#### [Required tasks]
**A)** Summarize the Ikiru essay in two sentences.
**B)** List every sentence in the Ikiru essay that contains fewer than five words.
**C)** Extend the Ikiru essay with the passage that comes next.

#### [Excerpt]
I saw Akira Kurosawa’s film Ikiru a few nights ago. For the last year, I found myself in a role similar to the young woman in Watanabe’s office. The circumstances aren’t worth writing about. Like her, my patience wore very thin as I started to resent my coworkers and disdain my role. I could see the rest of my life in that job and career rolling out in front of me in a straight line. There is nothing inherently wrong with predictability. But this was not, in reference to the title, living. To live. A life. It was nothing. I was seeing that in an office filled with people pretending to work. Like Watanabe, I had great enthusiasm when starting, but seeing resistance to any improvement regardless if it came from me or the CEO, I gradually lost hope.
When I was a little boy, I wished to be an architect. I recall a conversation in the fourth grade about it, when a teacher was asking everyone what they wish to be when they grew up. That is what I said. Of course, that was also the only profession I was really even aware of. I loved the typical things that one interested in architecture loves–namely, Legos and SimCity. I was unaware of the challenges, the road to get there, or really what it was like, but that was my instinctual feeling as to what I wished to do, a real expression of the heart.

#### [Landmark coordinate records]
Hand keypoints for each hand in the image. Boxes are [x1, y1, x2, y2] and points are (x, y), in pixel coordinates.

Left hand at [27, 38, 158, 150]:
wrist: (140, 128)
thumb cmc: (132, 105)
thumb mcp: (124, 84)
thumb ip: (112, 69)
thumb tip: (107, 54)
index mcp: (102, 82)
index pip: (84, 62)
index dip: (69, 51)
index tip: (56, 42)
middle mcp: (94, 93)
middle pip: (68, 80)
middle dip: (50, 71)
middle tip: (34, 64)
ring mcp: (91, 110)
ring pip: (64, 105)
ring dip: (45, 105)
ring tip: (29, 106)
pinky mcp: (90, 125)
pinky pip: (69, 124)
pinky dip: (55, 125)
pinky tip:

==

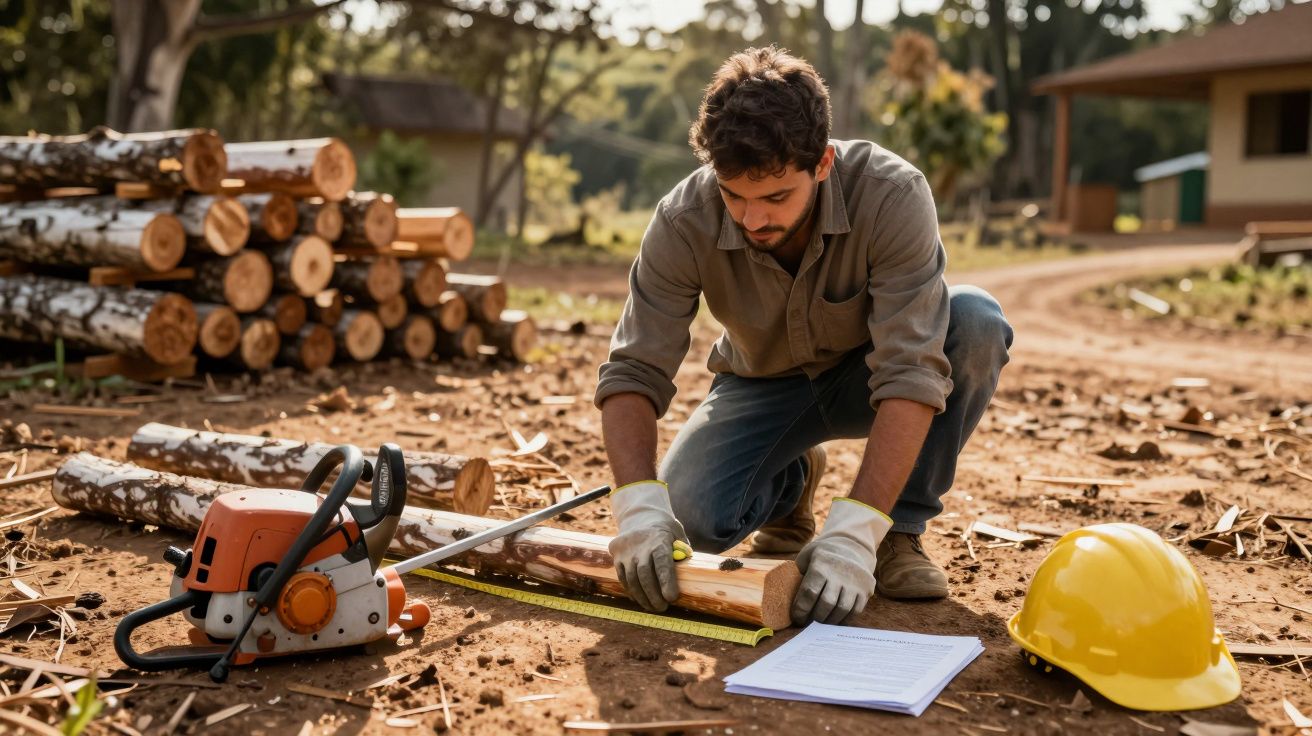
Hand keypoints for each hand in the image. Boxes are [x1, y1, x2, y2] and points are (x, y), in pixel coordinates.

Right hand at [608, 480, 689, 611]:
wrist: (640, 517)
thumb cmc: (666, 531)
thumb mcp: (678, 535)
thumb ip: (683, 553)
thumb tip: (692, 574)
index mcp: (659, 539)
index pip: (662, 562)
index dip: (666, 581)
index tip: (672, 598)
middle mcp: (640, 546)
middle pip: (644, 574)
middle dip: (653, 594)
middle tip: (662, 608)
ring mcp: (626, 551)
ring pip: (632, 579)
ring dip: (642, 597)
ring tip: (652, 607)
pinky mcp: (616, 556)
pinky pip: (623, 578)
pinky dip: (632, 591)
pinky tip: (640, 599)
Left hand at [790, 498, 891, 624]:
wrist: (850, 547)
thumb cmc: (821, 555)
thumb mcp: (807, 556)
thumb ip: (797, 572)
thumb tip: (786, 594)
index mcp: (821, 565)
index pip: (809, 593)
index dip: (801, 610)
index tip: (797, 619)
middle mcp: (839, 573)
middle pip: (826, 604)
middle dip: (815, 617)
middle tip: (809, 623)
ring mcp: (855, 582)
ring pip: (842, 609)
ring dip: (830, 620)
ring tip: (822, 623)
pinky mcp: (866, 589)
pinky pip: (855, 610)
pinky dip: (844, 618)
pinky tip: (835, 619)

---

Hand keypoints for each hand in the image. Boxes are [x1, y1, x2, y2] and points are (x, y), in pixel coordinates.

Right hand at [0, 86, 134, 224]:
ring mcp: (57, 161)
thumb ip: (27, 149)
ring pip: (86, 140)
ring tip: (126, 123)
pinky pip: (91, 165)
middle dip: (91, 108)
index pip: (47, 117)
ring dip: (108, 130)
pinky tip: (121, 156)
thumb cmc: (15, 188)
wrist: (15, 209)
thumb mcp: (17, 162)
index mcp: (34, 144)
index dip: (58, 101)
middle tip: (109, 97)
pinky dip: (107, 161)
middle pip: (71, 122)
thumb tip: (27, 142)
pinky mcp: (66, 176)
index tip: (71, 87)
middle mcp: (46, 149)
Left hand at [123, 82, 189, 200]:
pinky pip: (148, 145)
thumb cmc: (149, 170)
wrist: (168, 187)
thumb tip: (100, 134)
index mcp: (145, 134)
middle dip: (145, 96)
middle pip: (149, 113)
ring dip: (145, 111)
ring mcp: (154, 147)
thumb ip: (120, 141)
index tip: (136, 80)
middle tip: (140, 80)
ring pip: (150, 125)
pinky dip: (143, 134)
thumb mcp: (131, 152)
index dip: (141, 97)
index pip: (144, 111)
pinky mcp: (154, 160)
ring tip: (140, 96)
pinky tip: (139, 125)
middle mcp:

#### [Responses in order]
**A)** After seeing Akira Kurosawa's film Ikiru, the writer likens the past year at work to the young woman and Watanabe in the film: they resented coworkers who only pretended to work, saw a predictable future that was not really living, and lost their early enthusiasm when every improvement met resistance. The writer also recalls wishing as a little boy to be an architect, an instinctive wish tied to a love of Legos and SimCity that was a real expression of the heart.

**B)**
To live.
A life.
It was nothing.

**C)**
Over the next few years, I convinced myself otherwise. I felt it would be more prudent to be involved in business. I had heard too many times that architects make no money, have high unemployment rates, work extraordinarily hard for years with little to show for it, and often have to do the most mundane things on a computer application likewise for years before anything really happens. I was scared of being locked in a box with a computer. I hated the idea likewise of being forced to design things I disliked or did not believe in, like giving birth to stillborn children of the mind. Nonetheless, over high school, college, and after college, architecture remained my biggest enthusiasm. Enjoying it and everything related to it, be it interior design and decorating, furniture design, landscaping, urban planning, you name it, was the strong undercurrent to all my interests and everything I did. I harbored hopes that perhaps I would be able to become a developer, or involved in real estate in some other capacity, or at least have a heavy hand in designing my own home and office some day. But I knew that was not to be. I did not want to dance around it. I wished to be at the beating heart. Like the girl in Ikiru, who at her new job making stuffed bunny toys felt as if she was making friends with every baby in Japan, I likewise wish to make friends with everyone who enjoys the prized children of my mind.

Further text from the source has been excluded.